Dataset rows start

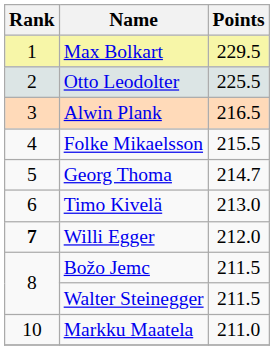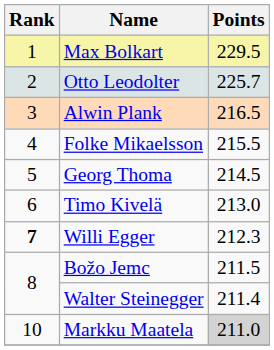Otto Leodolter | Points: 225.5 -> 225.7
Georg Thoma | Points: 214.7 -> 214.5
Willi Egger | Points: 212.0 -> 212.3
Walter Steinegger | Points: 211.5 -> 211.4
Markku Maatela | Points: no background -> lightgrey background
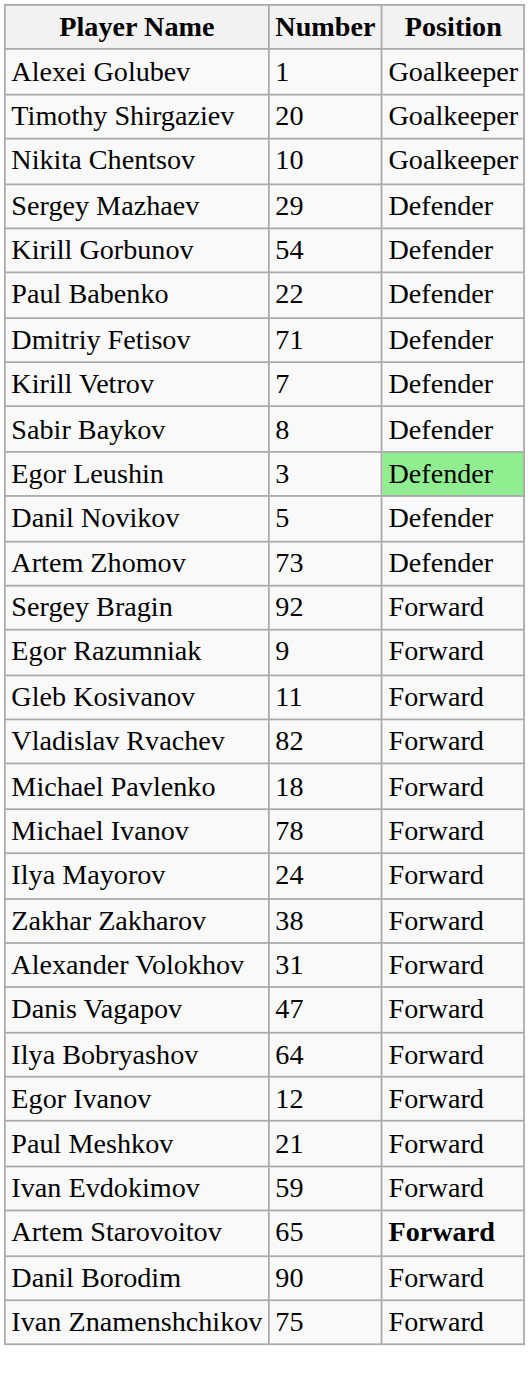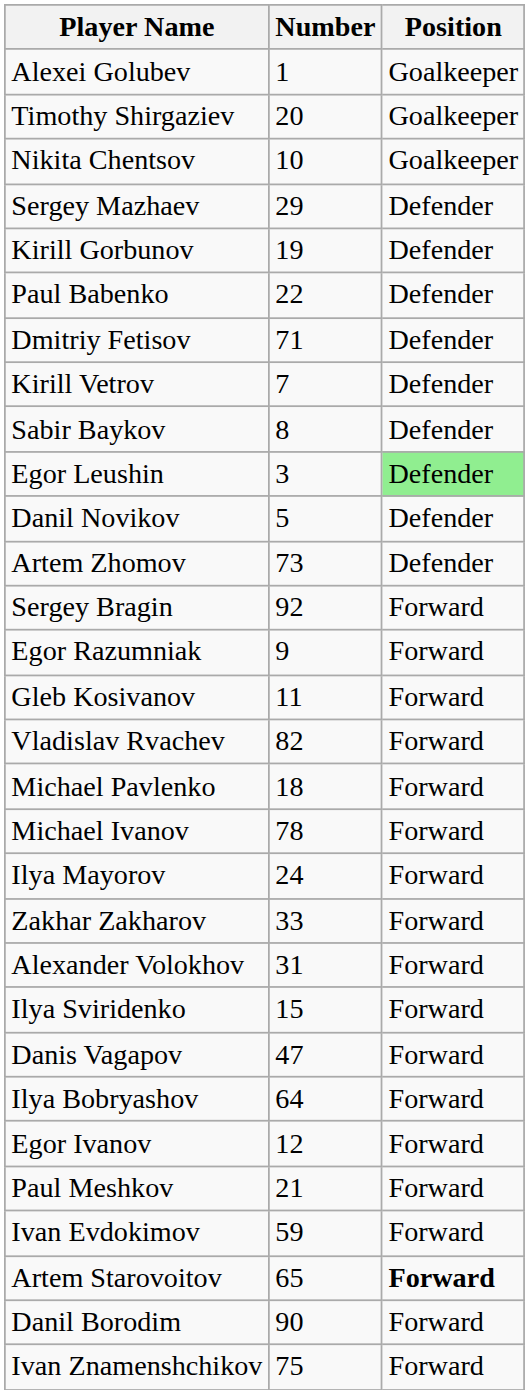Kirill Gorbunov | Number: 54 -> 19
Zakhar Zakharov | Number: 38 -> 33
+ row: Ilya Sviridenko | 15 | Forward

Dataset rows end
Dataset rows start

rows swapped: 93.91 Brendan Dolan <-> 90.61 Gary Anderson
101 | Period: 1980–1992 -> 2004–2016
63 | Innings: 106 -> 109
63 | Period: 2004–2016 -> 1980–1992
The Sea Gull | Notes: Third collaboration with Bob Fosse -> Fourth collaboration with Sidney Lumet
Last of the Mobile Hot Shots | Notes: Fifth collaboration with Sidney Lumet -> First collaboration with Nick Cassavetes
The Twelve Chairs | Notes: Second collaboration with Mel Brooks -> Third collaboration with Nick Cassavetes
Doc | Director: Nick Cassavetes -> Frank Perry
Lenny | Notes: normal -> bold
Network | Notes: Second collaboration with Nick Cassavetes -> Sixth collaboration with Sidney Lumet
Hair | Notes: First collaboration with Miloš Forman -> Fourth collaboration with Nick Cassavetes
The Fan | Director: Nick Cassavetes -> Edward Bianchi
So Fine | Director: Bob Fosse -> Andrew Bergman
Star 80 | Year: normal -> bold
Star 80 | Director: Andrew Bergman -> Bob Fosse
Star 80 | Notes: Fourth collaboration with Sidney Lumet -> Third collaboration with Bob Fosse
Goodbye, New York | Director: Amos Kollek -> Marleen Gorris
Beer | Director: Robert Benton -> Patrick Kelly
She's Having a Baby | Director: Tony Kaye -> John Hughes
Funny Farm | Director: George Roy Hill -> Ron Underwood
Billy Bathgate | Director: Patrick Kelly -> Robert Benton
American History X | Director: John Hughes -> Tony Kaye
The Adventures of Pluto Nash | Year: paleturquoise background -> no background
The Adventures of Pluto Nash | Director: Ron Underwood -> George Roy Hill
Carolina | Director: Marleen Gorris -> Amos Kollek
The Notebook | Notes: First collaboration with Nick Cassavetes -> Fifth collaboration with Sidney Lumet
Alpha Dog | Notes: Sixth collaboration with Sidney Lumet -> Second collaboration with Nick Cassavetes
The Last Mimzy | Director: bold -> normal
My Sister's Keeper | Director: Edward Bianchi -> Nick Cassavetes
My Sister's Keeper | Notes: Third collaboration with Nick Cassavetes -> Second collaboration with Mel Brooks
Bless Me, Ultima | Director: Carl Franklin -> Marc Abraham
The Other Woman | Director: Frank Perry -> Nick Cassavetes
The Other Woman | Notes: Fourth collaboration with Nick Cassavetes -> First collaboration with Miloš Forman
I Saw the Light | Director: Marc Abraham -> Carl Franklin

Dataset rows end
Dataset rows start

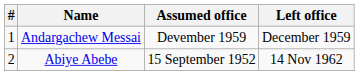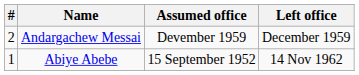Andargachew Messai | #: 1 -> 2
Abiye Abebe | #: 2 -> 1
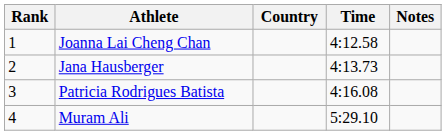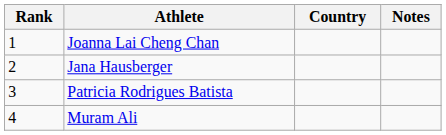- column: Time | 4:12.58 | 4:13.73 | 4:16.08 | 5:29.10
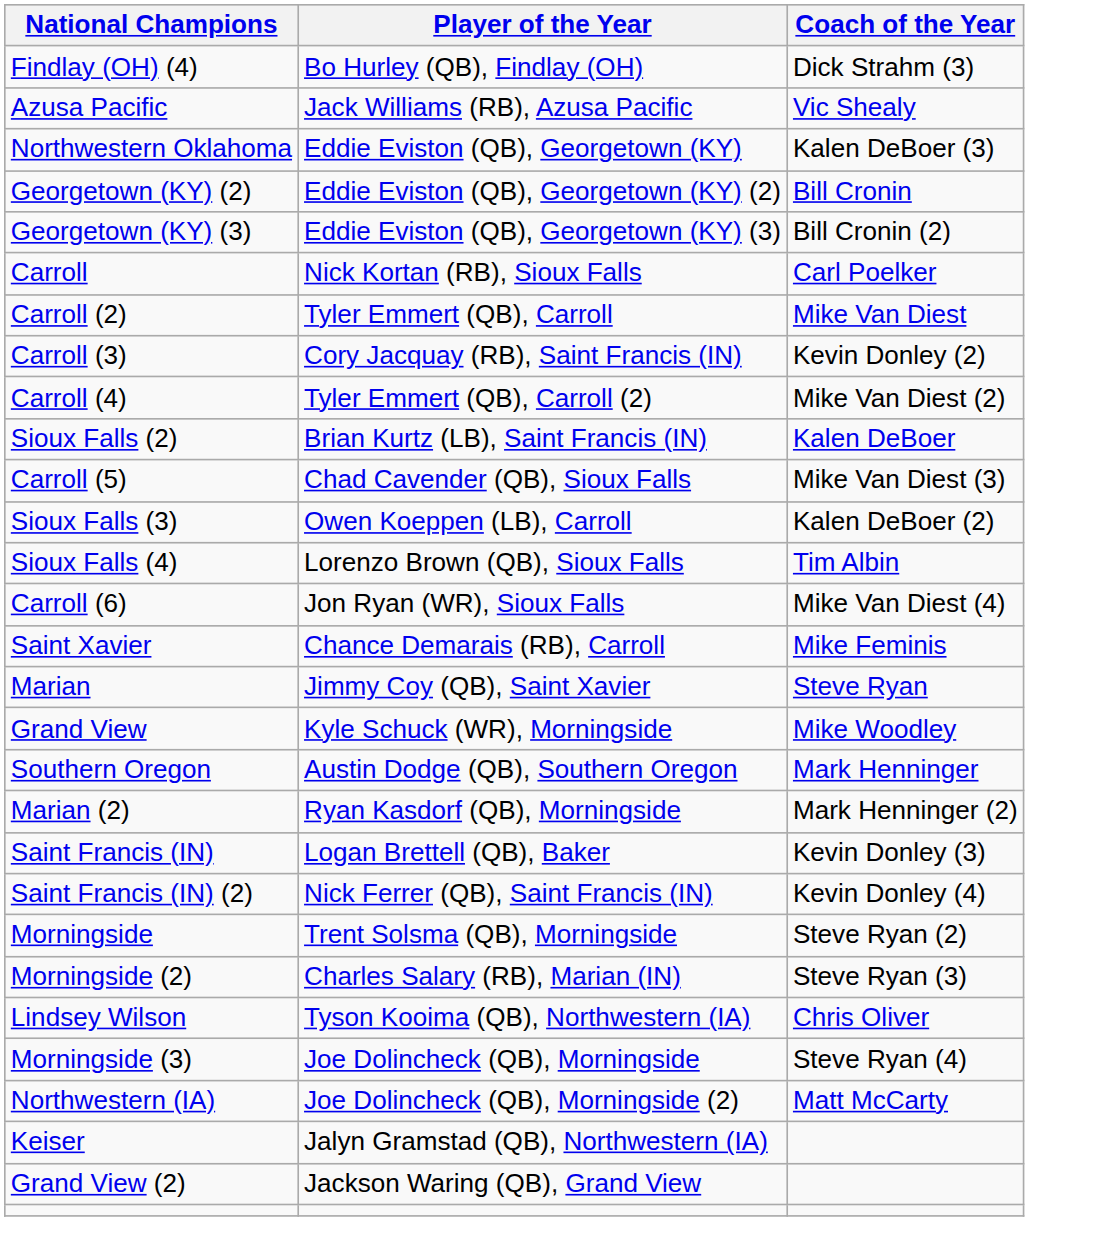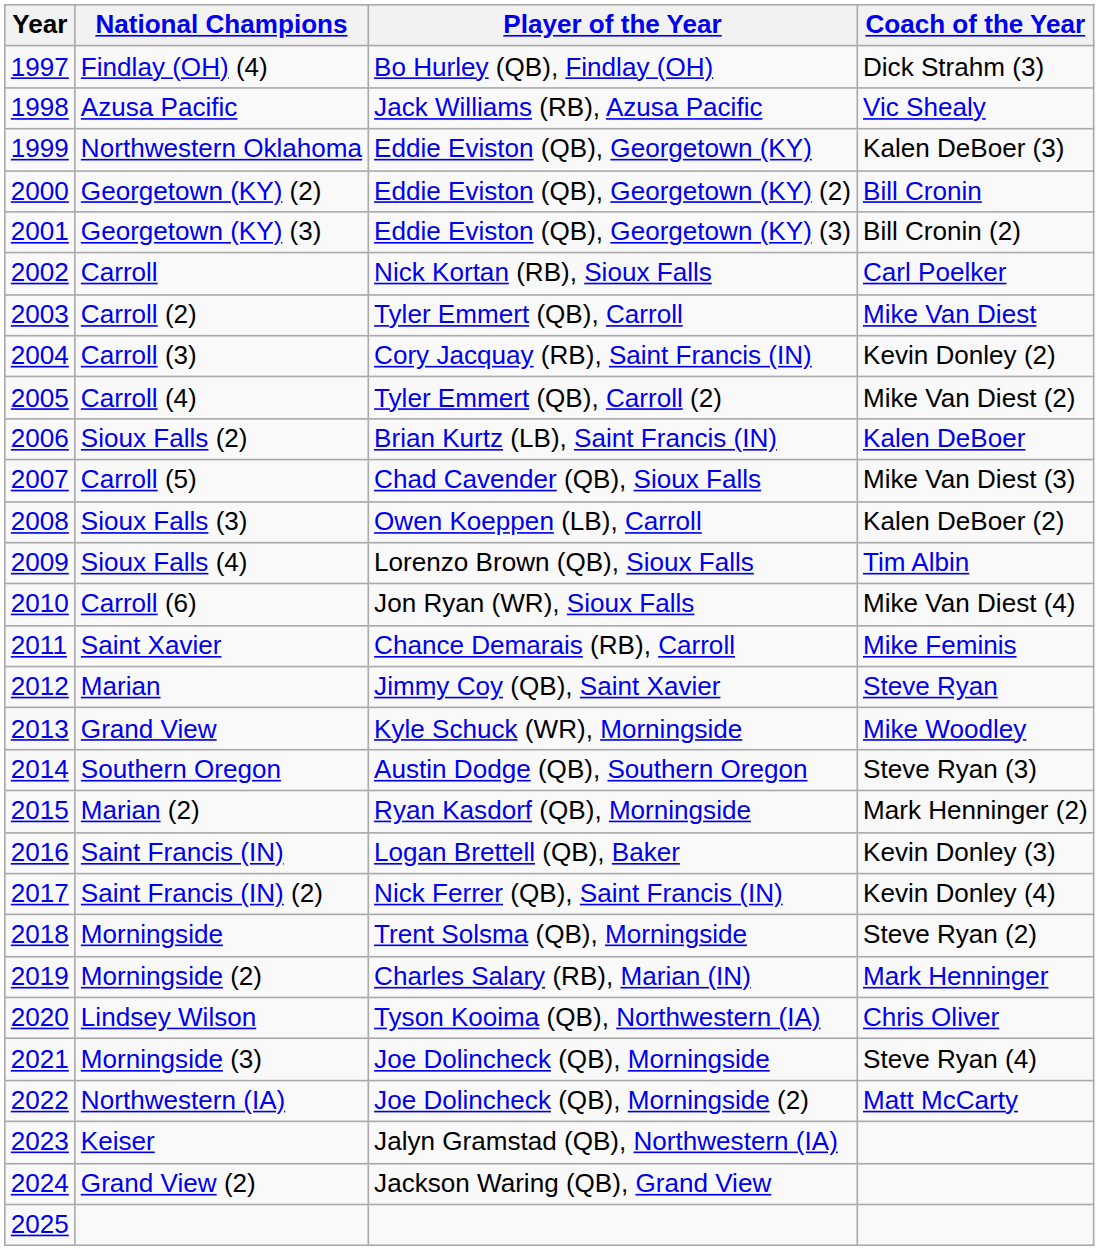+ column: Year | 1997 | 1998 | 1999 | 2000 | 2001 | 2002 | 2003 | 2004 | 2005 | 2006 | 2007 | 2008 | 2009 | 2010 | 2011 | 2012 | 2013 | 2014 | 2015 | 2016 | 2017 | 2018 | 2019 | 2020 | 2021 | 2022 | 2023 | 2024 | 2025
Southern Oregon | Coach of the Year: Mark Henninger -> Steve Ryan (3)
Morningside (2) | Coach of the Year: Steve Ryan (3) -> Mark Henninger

Dataset rows end

Return the material from the line with "rows swapped: 93.91" to the line with "Star 80 | Notes: Fourth", copying each line as it stands.

> [Solution below]:
rows swapped: 93.91 Brendan Dolan <-> 90.61 Gary Anderson
101 | Period: 1980–1992 -> 2004–2016
63 | Innings: 106 -> 109
63 | Period: 2004–2016 -> 1980–1992
The Sea Gull | Notes: Third collaboration with Bob Fosse -> Fourth collaboration with Sidney Lumet
Last of the Mobile Hot Shots | Notes: Fifth collaboration with Sidney Lumet -> First collaboration with Nick Cassavetes
The Twelve Chairs | Notes: Second collaboration with Mel Brooks -> Third collaboration with Nick Cassavetes
Doc | Director: Nick Cassavetes -> Frank Perry
Lenny | Notes: normal -> bold
Network | Notes: Second collaboration with Nick Cassavetes -> Sixth collaboration with Sidney Lumet
Hair | Notes: First collaboration with Miloš Forman -> Fourth collaboration with Nick Cassavetes
The Fan | Director: Nick Cassavetes -> Edward Bianchi
So Fine | Director: Bob Fosse -> Andrew Bergman
Star 80 | Year: normal -> bold
Star 80 | Director: Andrew Bergman -> Bob Fosse
Star 80 | Notes: Fourth collaboration with Sidney Lumet -> Third collaboration with Bob Fosse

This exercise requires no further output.